Circuit design data
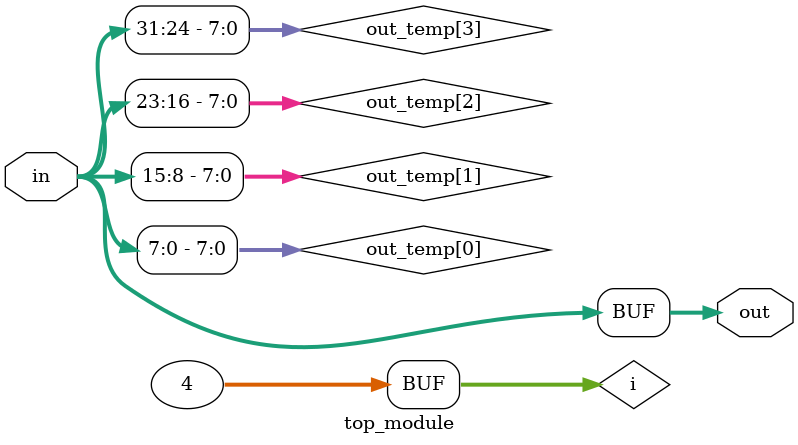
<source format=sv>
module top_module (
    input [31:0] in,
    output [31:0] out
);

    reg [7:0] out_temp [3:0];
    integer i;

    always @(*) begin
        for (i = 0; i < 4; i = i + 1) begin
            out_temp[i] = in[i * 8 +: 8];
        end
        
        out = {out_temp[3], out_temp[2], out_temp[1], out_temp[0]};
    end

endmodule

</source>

---

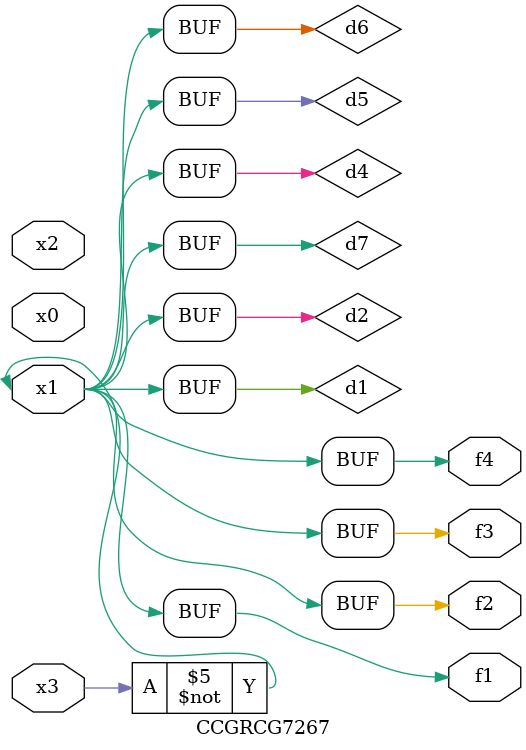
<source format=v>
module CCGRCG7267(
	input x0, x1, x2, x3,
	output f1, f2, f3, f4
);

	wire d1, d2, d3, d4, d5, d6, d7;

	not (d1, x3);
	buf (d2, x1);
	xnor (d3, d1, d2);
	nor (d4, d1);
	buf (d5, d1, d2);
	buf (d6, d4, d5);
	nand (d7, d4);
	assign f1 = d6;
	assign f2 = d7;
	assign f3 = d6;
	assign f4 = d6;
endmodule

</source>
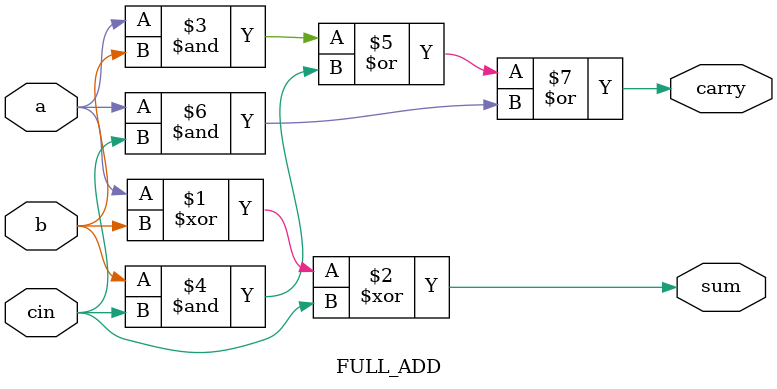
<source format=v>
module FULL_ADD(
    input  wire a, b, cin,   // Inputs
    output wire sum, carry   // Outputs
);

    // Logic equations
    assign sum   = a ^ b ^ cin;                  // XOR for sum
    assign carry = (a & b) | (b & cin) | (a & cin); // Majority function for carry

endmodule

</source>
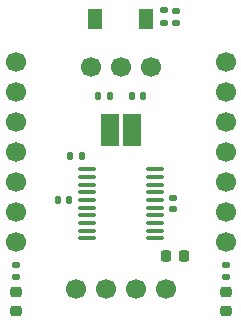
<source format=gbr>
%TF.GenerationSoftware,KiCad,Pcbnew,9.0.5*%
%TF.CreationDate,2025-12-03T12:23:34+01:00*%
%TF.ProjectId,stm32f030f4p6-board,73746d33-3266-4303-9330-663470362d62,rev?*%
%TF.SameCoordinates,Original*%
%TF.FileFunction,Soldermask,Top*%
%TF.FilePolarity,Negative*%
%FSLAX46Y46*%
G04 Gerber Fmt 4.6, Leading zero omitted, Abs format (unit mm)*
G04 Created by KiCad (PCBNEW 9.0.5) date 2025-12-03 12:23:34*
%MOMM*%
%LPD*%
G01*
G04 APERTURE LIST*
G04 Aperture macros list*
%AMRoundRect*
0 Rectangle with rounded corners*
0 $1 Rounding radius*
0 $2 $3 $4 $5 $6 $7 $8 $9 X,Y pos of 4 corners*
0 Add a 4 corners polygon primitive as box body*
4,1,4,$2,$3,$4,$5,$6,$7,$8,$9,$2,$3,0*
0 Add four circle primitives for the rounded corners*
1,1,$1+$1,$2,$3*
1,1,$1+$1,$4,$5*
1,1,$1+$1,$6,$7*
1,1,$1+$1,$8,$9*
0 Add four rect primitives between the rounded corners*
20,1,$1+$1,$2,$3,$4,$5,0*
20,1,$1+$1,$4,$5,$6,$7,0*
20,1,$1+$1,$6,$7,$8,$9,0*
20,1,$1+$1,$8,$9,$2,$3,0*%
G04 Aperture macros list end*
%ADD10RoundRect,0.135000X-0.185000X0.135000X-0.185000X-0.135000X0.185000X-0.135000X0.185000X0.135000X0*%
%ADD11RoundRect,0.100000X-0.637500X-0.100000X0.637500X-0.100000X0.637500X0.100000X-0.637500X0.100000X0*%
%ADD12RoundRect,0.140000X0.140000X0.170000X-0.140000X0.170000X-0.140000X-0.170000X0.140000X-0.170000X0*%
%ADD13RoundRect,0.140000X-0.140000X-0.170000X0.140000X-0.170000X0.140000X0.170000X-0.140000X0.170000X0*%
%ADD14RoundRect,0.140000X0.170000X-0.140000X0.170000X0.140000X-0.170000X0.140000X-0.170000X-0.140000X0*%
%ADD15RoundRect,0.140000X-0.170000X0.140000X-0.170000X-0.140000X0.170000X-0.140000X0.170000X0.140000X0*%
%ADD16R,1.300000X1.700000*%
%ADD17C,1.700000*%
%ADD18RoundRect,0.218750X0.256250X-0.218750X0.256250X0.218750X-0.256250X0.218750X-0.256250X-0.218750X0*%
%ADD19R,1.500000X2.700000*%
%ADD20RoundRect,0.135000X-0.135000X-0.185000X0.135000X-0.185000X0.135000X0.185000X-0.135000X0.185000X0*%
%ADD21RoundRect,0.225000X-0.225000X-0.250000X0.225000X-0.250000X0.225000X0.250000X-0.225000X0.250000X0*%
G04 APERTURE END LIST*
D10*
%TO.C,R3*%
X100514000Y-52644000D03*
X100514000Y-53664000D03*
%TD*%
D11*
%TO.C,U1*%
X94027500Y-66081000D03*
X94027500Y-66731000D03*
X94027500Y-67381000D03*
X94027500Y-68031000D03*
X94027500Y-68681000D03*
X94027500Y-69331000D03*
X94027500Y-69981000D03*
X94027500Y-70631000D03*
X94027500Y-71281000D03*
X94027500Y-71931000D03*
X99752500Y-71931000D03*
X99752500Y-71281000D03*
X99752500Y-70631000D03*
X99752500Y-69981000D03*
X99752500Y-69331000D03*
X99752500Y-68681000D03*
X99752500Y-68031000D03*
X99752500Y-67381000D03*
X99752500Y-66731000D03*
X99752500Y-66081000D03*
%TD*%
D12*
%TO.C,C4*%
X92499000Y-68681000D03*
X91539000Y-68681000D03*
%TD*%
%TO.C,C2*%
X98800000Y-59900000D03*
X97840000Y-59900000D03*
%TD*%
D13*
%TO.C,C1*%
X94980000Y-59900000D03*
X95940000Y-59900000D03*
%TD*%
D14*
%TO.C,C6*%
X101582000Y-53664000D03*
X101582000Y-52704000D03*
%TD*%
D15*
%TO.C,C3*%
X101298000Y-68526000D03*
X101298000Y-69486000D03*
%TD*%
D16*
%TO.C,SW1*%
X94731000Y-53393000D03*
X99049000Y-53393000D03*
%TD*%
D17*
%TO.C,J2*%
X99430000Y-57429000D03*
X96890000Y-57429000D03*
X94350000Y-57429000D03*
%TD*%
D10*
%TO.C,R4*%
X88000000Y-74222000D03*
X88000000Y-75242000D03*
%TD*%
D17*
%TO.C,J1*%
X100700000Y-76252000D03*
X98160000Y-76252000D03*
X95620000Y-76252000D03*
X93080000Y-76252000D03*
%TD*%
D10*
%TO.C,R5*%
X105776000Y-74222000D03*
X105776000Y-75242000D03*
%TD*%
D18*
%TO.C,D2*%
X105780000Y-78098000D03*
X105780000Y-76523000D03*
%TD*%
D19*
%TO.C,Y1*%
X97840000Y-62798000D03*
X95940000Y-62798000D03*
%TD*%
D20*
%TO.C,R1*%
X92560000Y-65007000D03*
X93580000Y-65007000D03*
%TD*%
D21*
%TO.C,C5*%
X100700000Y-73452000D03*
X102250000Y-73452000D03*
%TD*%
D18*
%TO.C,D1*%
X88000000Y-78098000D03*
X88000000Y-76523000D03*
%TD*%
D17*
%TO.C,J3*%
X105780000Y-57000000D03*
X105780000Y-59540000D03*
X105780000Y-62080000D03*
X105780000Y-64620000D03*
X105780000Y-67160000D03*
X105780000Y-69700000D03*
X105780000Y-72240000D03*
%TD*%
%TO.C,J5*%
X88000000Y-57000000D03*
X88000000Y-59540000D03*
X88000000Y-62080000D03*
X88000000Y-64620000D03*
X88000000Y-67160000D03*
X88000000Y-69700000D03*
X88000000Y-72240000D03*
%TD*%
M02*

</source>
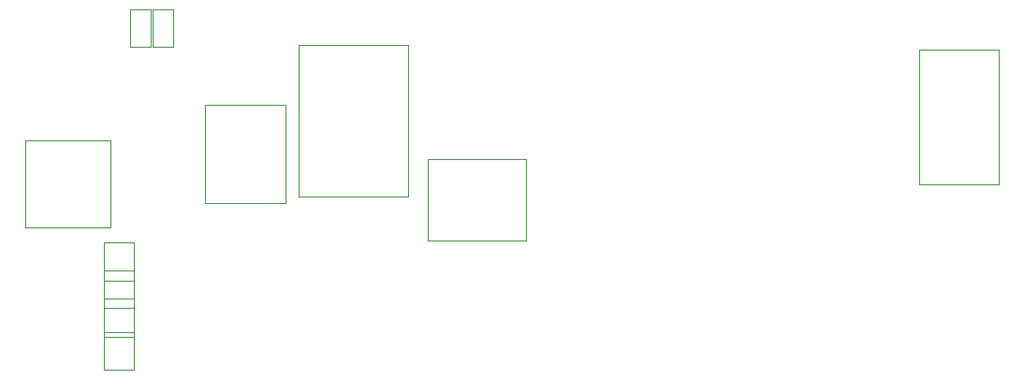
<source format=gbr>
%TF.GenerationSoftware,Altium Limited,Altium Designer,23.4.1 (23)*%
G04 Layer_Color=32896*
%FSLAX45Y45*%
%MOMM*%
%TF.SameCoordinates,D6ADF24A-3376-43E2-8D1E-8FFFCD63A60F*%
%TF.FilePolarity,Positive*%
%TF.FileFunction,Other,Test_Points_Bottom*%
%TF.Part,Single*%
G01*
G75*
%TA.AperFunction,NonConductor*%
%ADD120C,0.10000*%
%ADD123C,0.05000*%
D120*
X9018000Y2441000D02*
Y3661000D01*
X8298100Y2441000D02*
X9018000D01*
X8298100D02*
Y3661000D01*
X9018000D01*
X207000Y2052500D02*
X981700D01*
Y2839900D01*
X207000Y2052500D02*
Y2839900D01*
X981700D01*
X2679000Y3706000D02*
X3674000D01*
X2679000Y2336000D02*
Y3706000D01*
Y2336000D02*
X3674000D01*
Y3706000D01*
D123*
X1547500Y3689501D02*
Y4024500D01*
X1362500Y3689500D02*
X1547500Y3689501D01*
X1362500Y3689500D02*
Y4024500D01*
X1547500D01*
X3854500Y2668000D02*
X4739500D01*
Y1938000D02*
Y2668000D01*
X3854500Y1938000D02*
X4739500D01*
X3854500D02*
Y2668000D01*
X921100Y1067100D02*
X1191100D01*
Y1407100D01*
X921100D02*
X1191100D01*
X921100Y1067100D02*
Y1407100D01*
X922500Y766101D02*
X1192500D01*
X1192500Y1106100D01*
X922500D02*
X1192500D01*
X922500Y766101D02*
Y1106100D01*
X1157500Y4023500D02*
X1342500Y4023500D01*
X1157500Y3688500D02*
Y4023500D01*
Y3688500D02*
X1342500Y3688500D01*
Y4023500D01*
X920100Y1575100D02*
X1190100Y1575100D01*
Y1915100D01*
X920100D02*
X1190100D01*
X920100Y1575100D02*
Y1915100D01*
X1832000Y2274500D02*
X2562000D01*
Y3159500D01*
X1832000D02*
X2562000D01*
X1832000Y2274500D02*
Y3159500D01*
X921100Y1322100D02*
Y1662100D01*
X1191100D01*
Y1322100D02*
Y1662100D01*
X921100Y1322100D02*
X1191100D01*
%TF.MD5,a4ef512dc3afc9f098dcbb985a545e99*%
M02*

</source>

• **What the task requires**:
Extract every line from the records above that contains the word "FilePolarity".

• **Reply**:
%TF.FilePolarity,Negative*%
%TF.FilePolarity,Positive*%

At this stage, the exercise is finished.